ATTIVITÀ DA SVOLGERE »
• A. Indica se ciascuna affermazione concorda con il testo sul bullismo, rispondendo sì o no e citando le parole del testo che lo dimostrano.
(i) Il bullismo è stato teorizzato negli anni Settanta da uno psicologo svedese.
(ii) Secondo i dati Istat, in Italia un ragazzo su tre si dichiara vittima di bullismo o di cyberbullismo.
(iii) Il cyberbullismo si diffonde attraverso Internet e i social network.
• B. Traduci in inglese questa frase del testo sul bullismo: «L’età più a rischio è quella compresa fra gli 11 e i 17 anni.»
• C. Rispondi alle domande seguenti basandoti sul testo sul bullismo.
(i) Chi ha presentato gli ultimi dati Istat?
(ii) In quale giorno sono stati presentati?
(iii) Qual è l'età più a rischio?

TESTO PROPOSTO »
# # #
Insulti, offese, prese in giro, fastidiosi nomignoli, intimidazioni, esclusione sociale, e, in alcuni casi, addirittura schiaffi e botte. In una parola bullismo, traduzione italiana del termine inglese «buylling», teorizzato negli anni Settanta dallo psicologo svedese Dan Olweus, con il quale si indica un comportamento aggressivo di natura fisica, verbale e psicologica, reiterato nel tempo, nei confronti di una persona incapace di difendersi. Stando agli ultimi dati Istat, presentati lo scorso 27 marzo dal presidente Gian Carlo Blangiardo nel corso di un'audizione alla Commissione parlamentare per l'infanzia e l'adolescenza, in Italia un ragazzo su due si dichiara vittima di episodi di bullismo o di cyberbullismo, fenomeno vessatorio, quest’ultimo, che si diffonde tramite Internet e i social network. L’età più a rischio è quella compresa fra gli 11 e i 17 anni.
# # #
RECORD FORNITI »
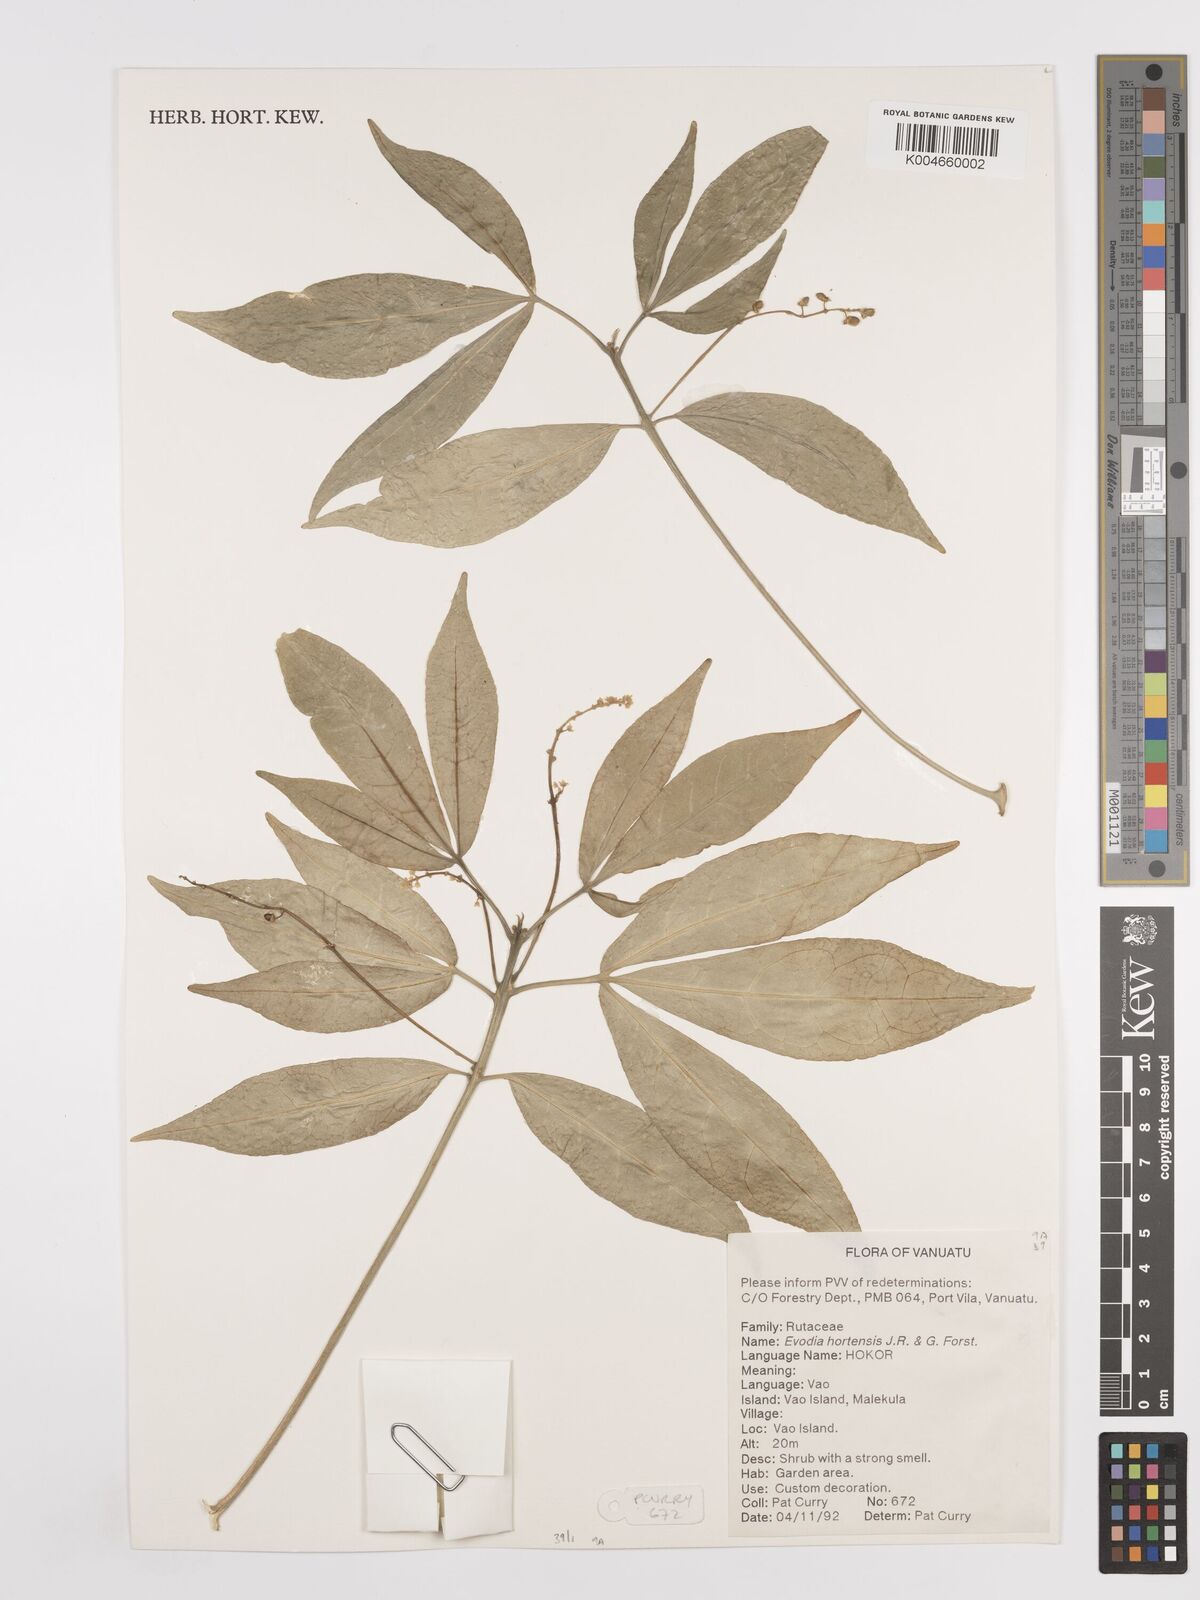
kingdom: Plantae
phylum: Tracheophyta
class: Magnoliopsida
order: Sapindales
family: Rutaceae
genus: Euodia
# # #
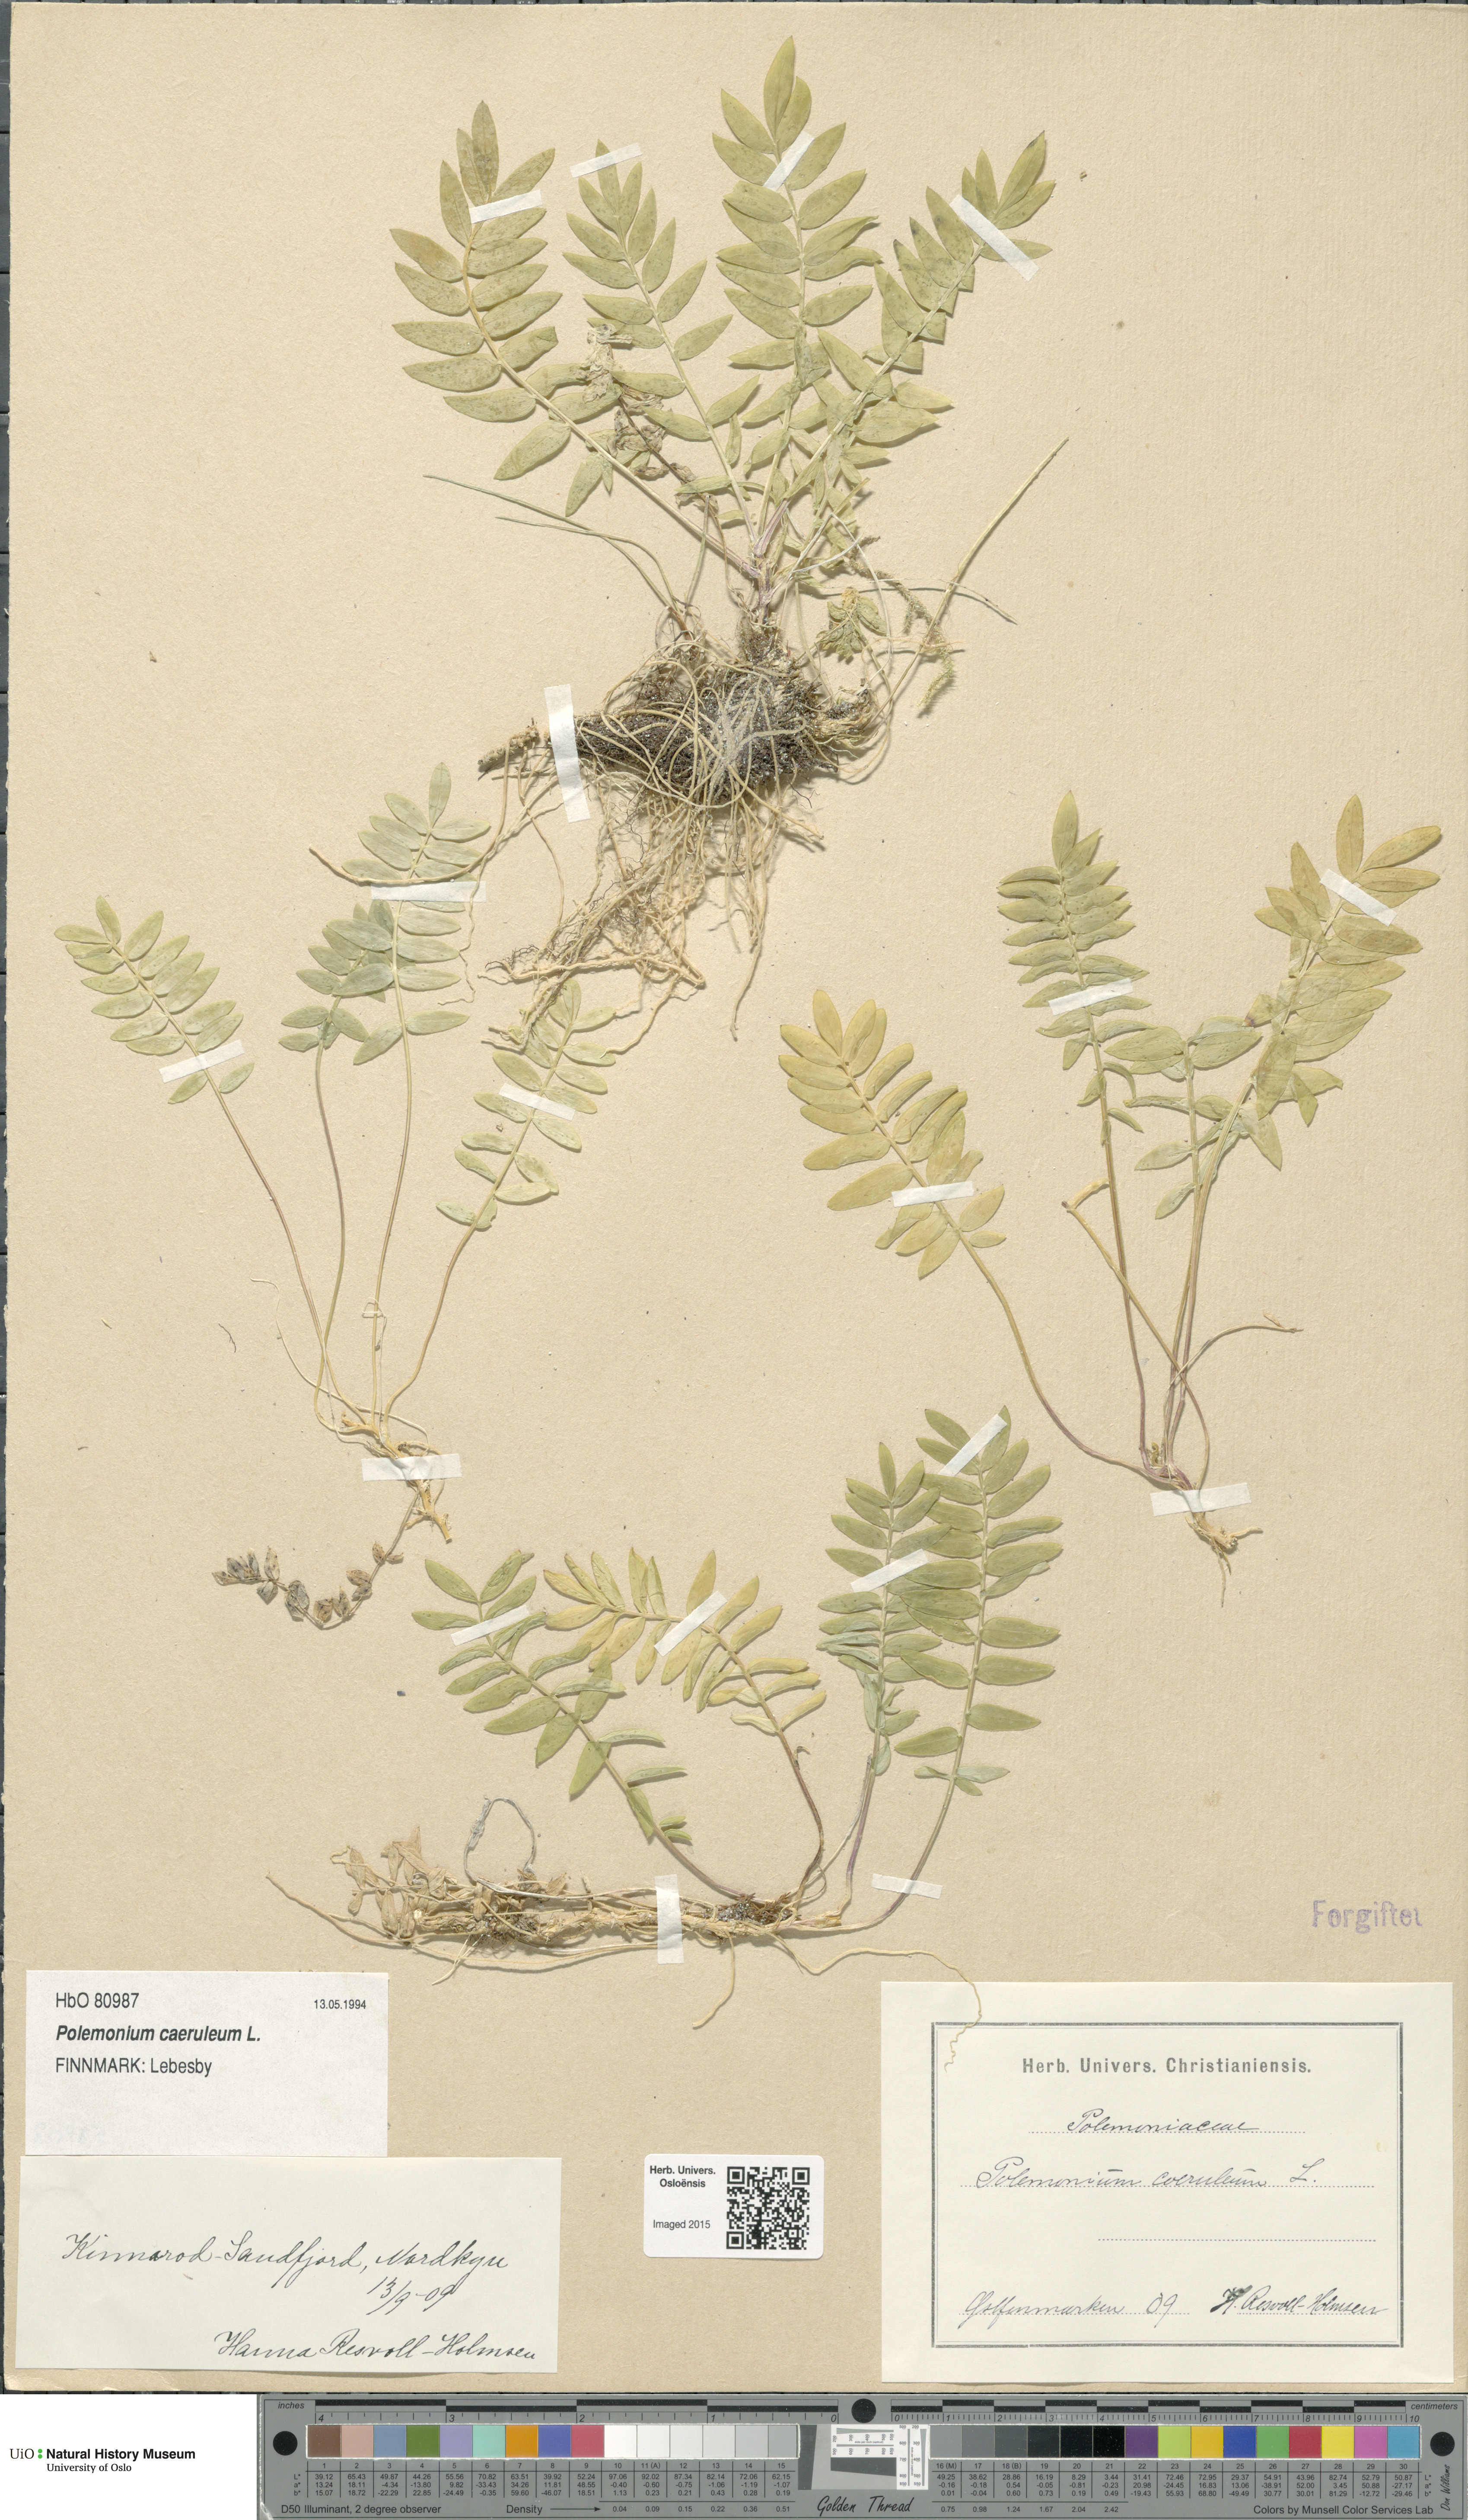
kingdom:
# # #
SOLUZIONI »
• A.
(i) Sì: «teorizzato negli anni Settanta dallo psicologo svedese Dan Olweus».
(ii) No: «in Italia un ragazzo su due si dichiara vittima di episodi di bullismo o di cyberbullismo».
(iii) Sì: «che si diffonde tramite Internet e i social network».

• B. The most at-risk age is between 11 and 17.

• C.
(i) Il presidente Gian Carlo Blangiardo.
(ii) Il 27 marzo scorso.
(iii) Quella compresa fra gli 11 e i 17 anni.